--- Exercise text ---

Violanthrone
- Names: Preferred IUPAC name Anthra[10,1,2-cde]benzo[rst]pentaphene-5,10-dione

Identifiers
- CAS Number: 116-71-2;
- 3D model (JSmol): Interactive image;
- ChemSpider: 8015;
- ECHA InfoCard: 100.003.775
- EC Number: 204-152-0;
- PubChem CID: 8317;
- UNII: VH1DQP6QPQ;
- CompTox Dashboard (EPA): DTXSID7026281 ;

Properties
- Chemical formula: C_{34}H_{16}O_{2}
- Molar mass: 456.48964
- Appearance: dark blue solid
- Density: 1.53 g/cm3
- Melting point: 492 °C (decomposes)
- Magnetic susceptibility (χ): −204.8·10^{−6} cm^{3}/mol

= Violanthrone =

Violanthrone, also known as dibenzanthrone, is an organic compound that serves as a vat dye and a precursor to other vat dyes. X-ray crystallography confirms that the molecule is planar with C_{2v} symmetry. Isomeric with violanthrone is isoviolanthrone, which has a centrosymmetric structure.

==Synthesis==
It is produced by coupling of two molecules of benzanthrone.

--- Record set ---

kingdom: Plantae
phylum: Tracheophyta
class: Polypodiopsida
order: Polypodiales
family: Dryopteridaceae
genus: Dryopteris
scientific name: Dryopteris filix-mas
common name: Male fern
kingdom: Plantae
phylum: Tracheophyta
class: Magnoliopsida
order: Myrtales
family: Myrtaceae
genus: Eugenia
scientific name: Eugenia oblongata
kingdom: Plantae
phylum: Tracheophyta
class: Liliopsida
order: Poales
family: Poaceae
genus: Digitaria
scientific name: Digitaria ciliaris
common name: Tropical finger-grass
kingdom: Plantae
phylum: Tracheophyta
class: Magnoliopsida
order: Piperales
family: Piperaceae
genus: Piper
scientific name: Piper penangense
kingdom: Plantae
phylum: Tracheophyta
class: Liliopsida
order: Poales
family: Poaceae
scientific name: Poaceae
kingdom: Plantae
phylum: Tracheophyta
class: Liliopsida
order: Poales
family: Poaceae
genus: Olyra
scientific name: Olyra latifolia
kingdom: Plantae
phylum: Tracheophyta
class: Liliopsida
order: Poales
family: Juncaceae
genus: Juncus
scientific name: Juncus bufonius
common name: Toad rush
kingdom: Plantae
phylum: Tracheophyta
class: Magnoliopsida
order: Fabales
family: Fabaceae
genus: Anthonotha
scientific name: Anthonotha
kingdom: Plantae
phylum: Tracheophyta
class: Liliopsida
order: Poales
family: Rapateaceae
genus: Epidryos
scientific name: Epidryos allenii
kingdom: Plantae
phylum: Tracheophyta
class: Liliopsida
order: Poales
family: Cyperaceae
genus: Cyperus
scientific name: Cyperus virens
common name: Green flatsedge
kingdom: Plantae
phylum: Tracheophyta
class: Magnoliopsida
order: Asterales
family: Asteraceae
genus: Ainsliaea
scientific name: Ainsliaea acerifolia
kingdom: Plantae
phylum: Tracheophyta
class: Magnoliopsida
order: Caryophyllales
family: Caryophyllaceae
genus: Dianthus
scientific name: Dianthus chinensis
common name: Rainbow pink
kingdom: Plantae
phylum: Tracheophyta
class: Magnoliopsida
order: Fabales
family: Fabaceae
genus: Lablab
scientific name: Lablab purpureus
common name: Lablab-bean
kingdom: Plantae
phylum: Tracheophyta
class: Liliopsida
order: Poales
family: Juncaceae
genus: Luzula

---

According to the violanthrone text, what compound is coupled to produce violanthrone? The data stands apart from the violanthrone text and has no connection to it.

Benzanthrone; two of its molecules are coupled.